JERUSALEM -- An 11-year-old Palestinian boy was killed Sunday by Israeli gunfire during a demonstration in the West Bank, while Israel's attorney general told Prime Minister Ariel Sharon that "targeted killings" of wanted Palestinians may be used only as a last resort.
The ruling came after recent violence raised concerns about a new escalation in Israeli-Palestinian fighting ahead of Israel's Jan. 28 parliamentary elections.
The Palestinian child, the second killed by Israeli soldiers in as many days, was shot when a group of schoolchildren pelted troops with rocks and bottles in the West Bank town of Tulkarem. Troops responded with rubber-coated bullets, also wounding another Palestinian boy, Palestinian witnesses said.
The military said nonlethal methods were used. These methods often include the rubber-coated bullets, which can kill if used from short range.
Cabinet session
During the weekly session of the Israeli Cabinet, Attorney General Elyakim Rubinstein instructed Prime Minister Ariel Sharon to use the practice of killing suspected Palestinian terror suspects only as a last resort.
The ruling followed reports that Sharon had ordered an increase in the practice as part of attempts to stop Palestinian violence.

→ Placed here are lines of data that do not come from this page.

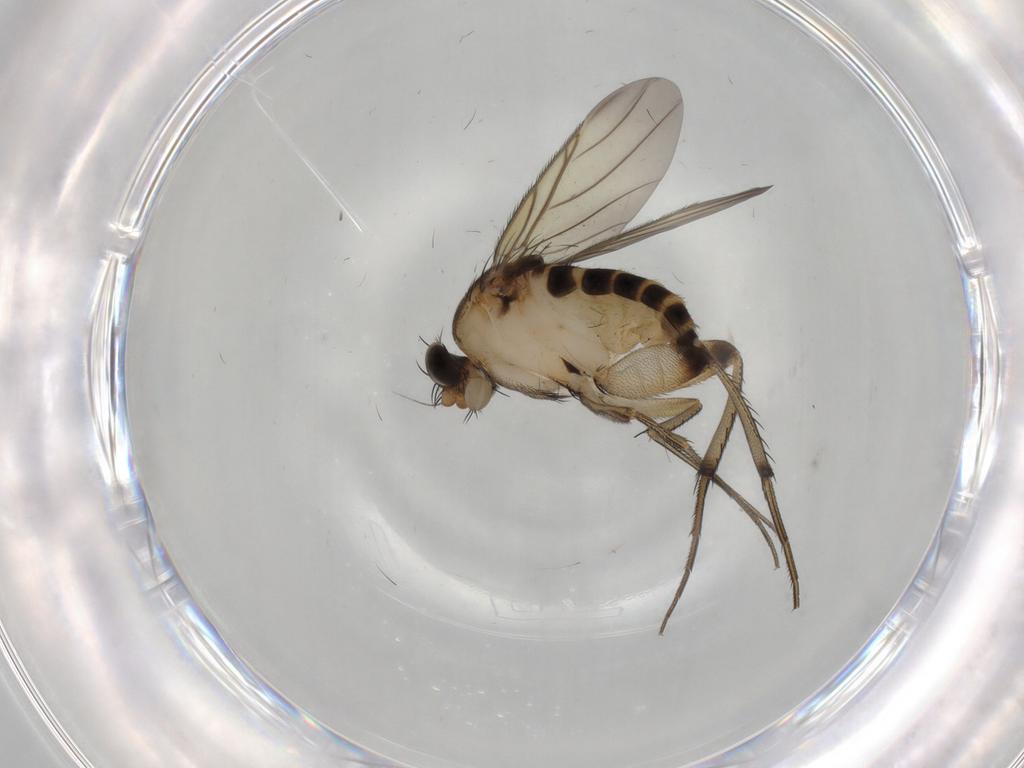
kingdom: Animalia
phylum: Arthropoda
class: Insecta
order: Diptera
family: Phoridae
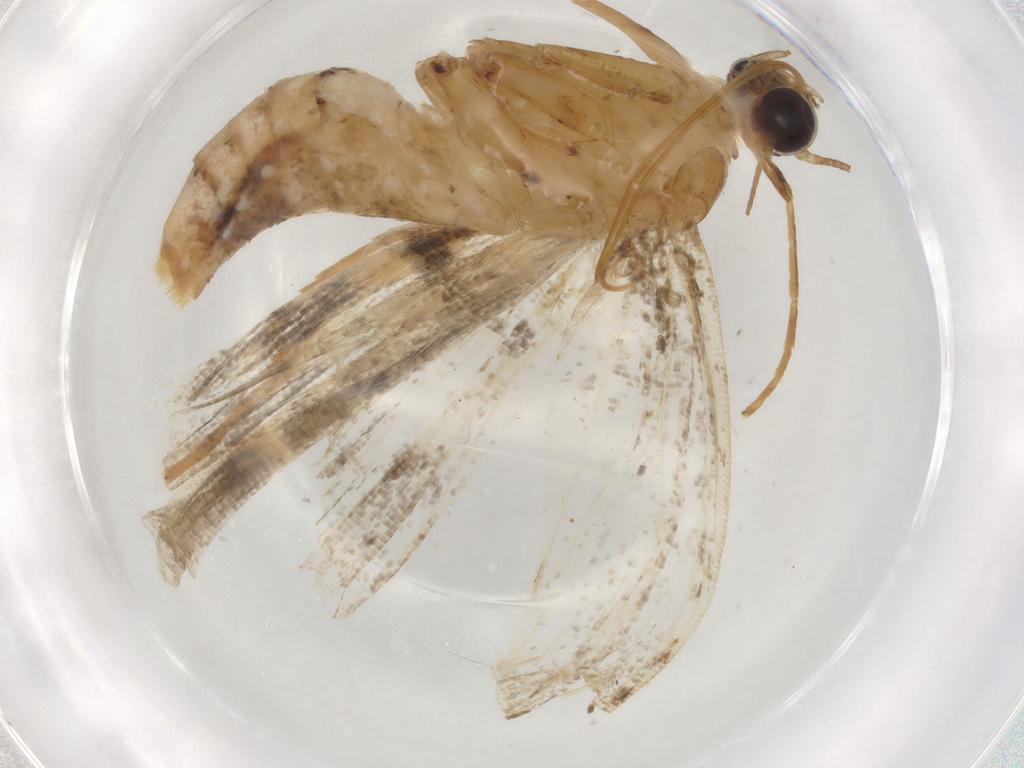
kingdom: Animalia
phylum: Arthropoda
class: Insecta
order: Lepidoptera
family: Crambidae
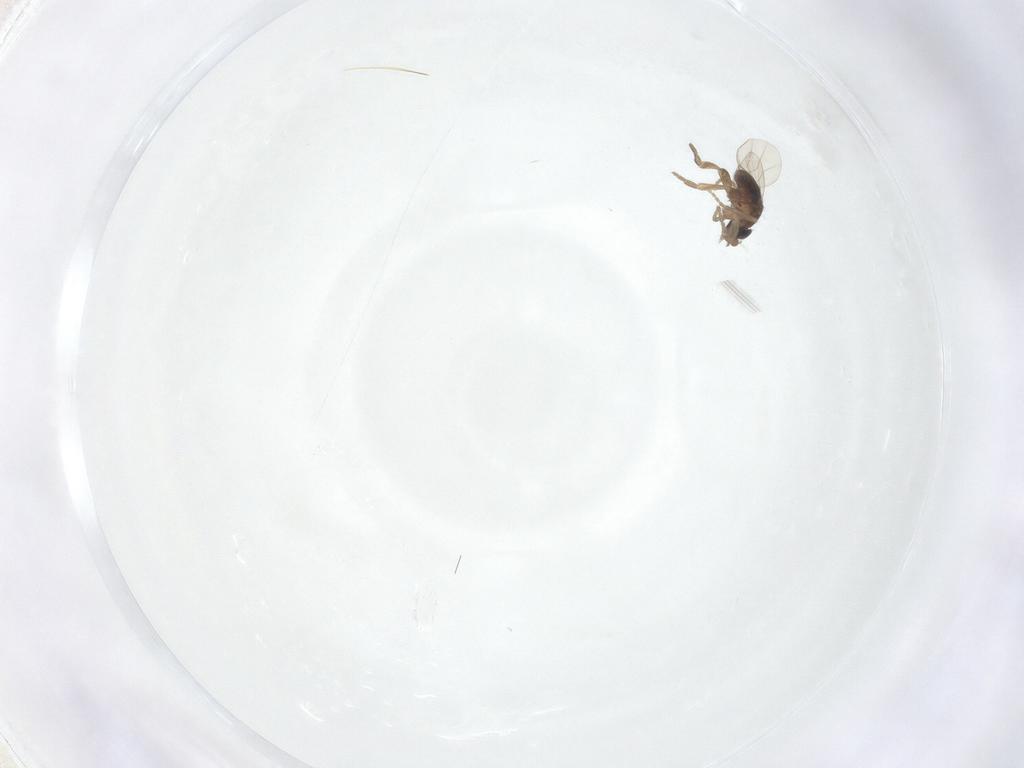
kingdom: Animalia
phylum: Arthropoda
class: Insecta
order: Diptera
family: Phoridae
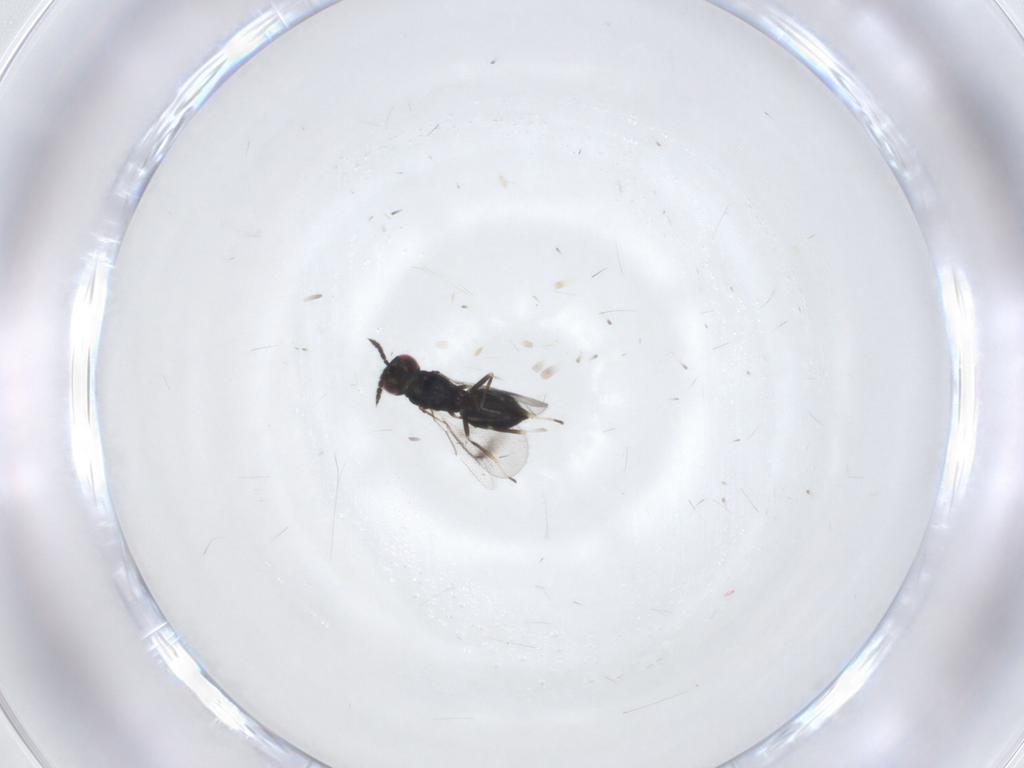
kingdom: Animalia
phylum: Arthropoda
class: Insecta
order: Hymenoptera
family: Eulophidae
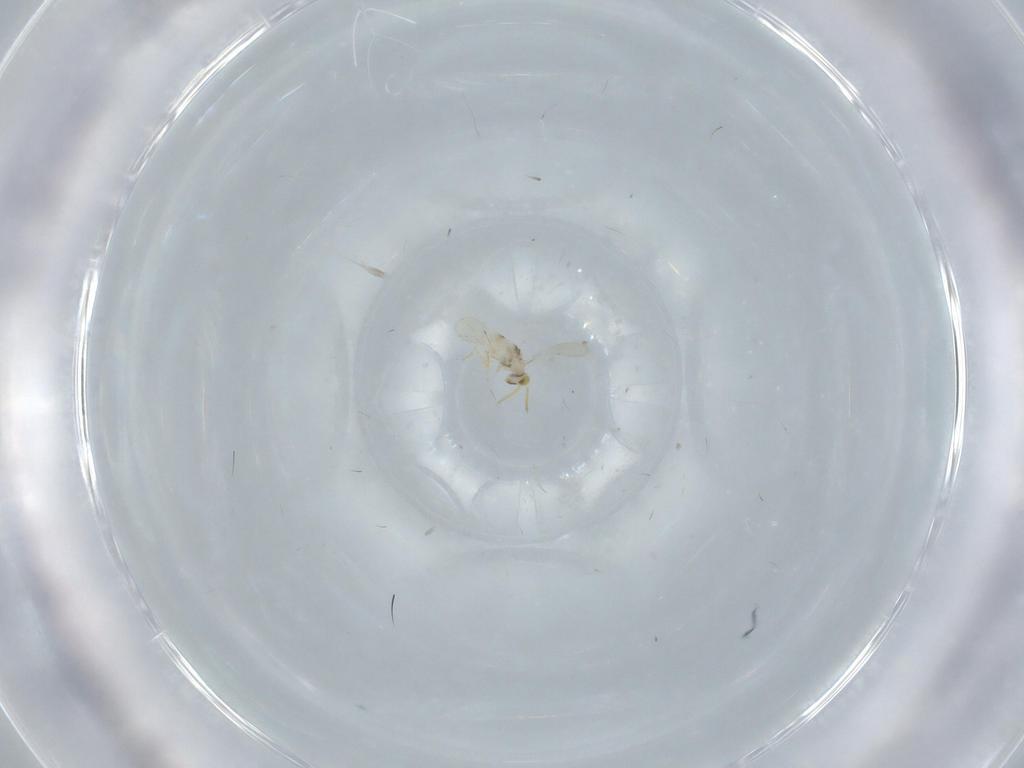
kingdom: Animalia
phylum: Arthropoda
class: Insecta
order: Hymenoptera
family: Aphelinidae
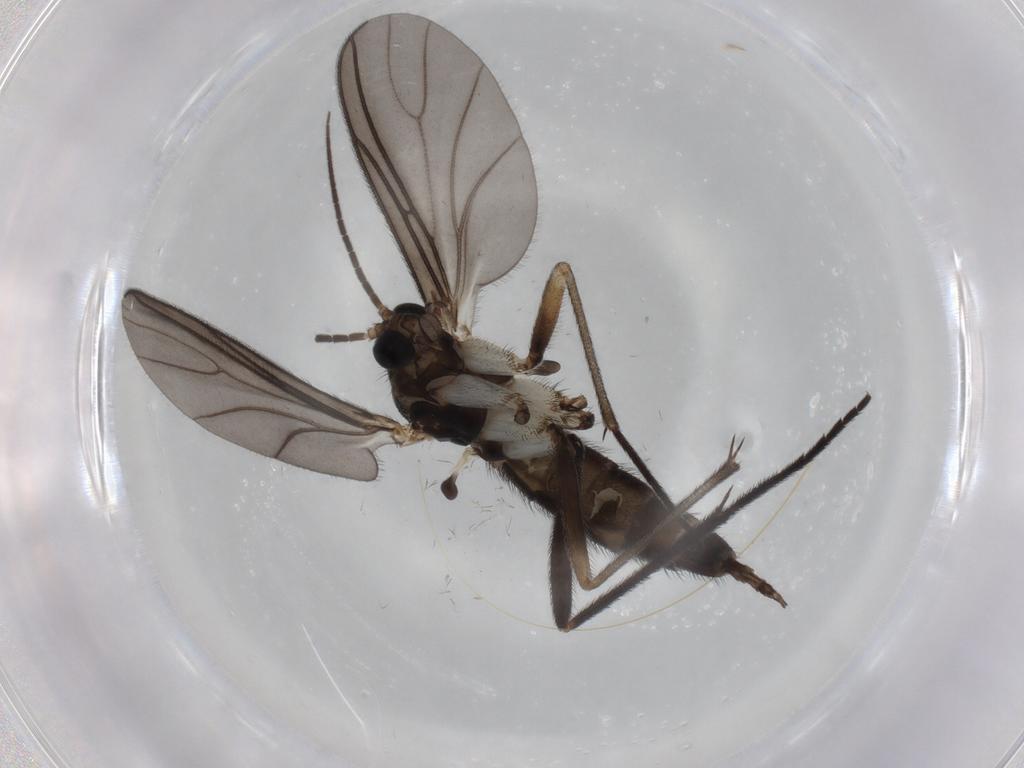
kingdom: Animalia
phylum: Arthropoda
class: Insecta
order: Diptera
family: Sciaridae
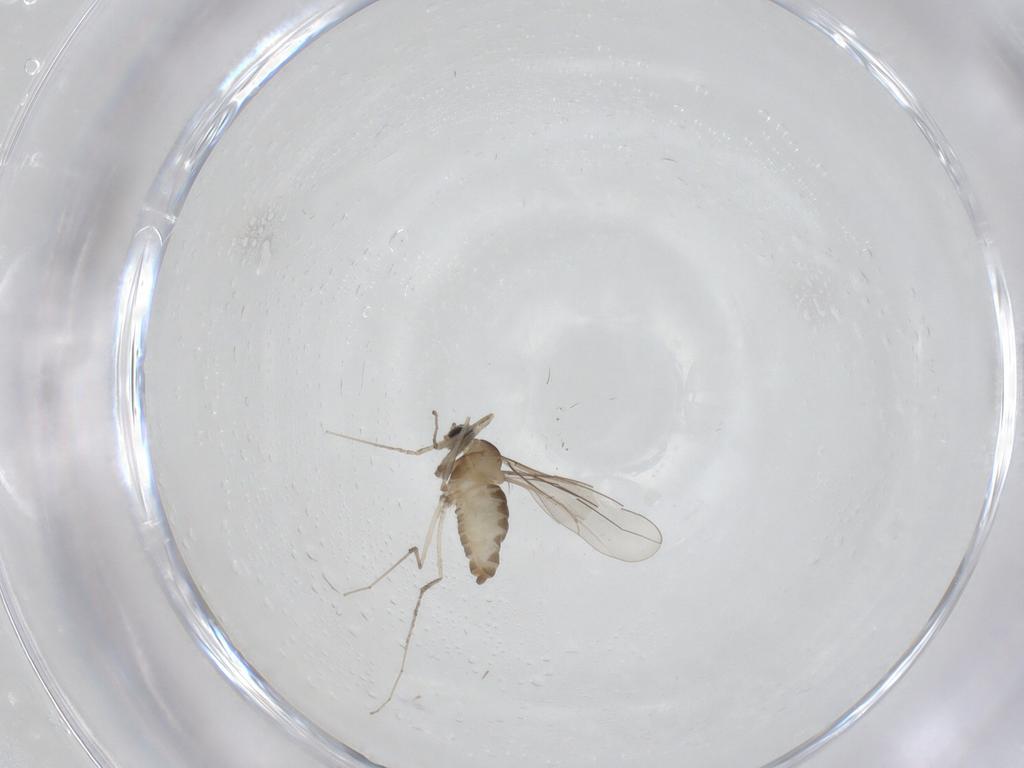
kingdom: Animalia
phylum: Arthropoda
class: Insecta
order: Diptera
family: Cecidomyiidae
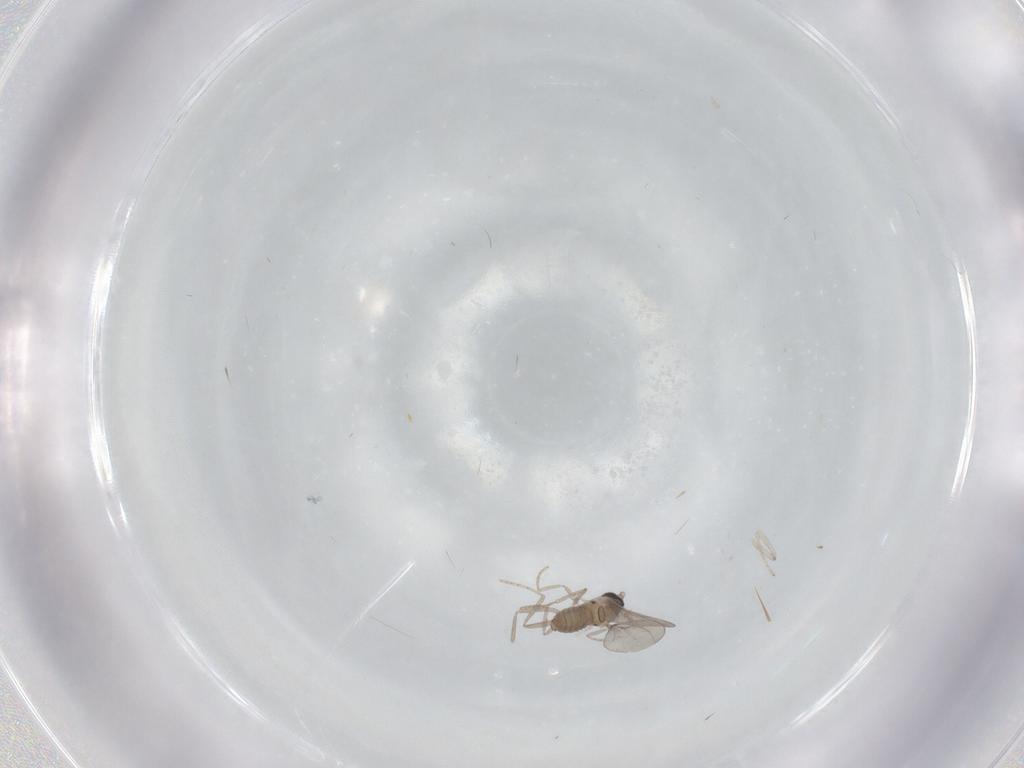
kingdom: Animalia
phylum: Arthropoda
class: Insecta
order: Diptera
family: Cecidomyiidae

Israel's so-called "targeted killings" have been criticized by human rights groups and denounced by Palestinians as a policy of assassination. With methods that included exploding phones and helicopter-launched missiles, Israeli forces have killed at least 82 suspects and 52 bystanders that way in 27 months of fighting.
The instance that raised the most criticism came on July 23, when an Israeli warplane dropped a bomb on the house of senior Hamas figure Salah Shehadeh, killing him, his bodyguard and 13 bystanders, including his wife, daughter, and eight other children.
An Israeli government official, speaking on condition of anonymity, denied that Sharon favored an increase in the killings. The official said that they were ordered only when arrest was impossible or when the suspect was a "ticking bomb" and an immediate danger to Israelis.
Also Sunday, Defense Minister Shaul Mofaz said that in the past two months, Israeli forces have arrested more than 1,200 suspected Palestinian militants. He called it an unprecedented campaign.
Palestinians claimed the Israeli goal was to sabotage Egyptian-led truce efforts. Egypt has been hosting talks between Palestinian leader Yasser Arafat's Fatah movement and radical groups, aiming for a deal ending attacks on Israeli civilians, at least within Israel's pre-1967 borders.
Sources close to the talks said the militant Hamas and Islamic Jihad groups have promised to try calm the situation, provided Israel halts targeted killings of militiamen. Israel has refused to make such a promise, saying it could not agree to a partial moratorium on attacks that excludes the West Bank and Gaza.
Palestinian Planning Minister Nabil Shaath said Sunday that Egypt would convene all Palestinian factions for a meeting in Cairo in the first week of January to try to work out a joint political platform.
Armed with such a program, the Palestinian Authority would try to negotiate a two-stage truce that would first take hold in Israel and -- after an Israeli withdrawal from Palestinian towns and cities -- would extend to the West Bank and Gaza, Shaath said.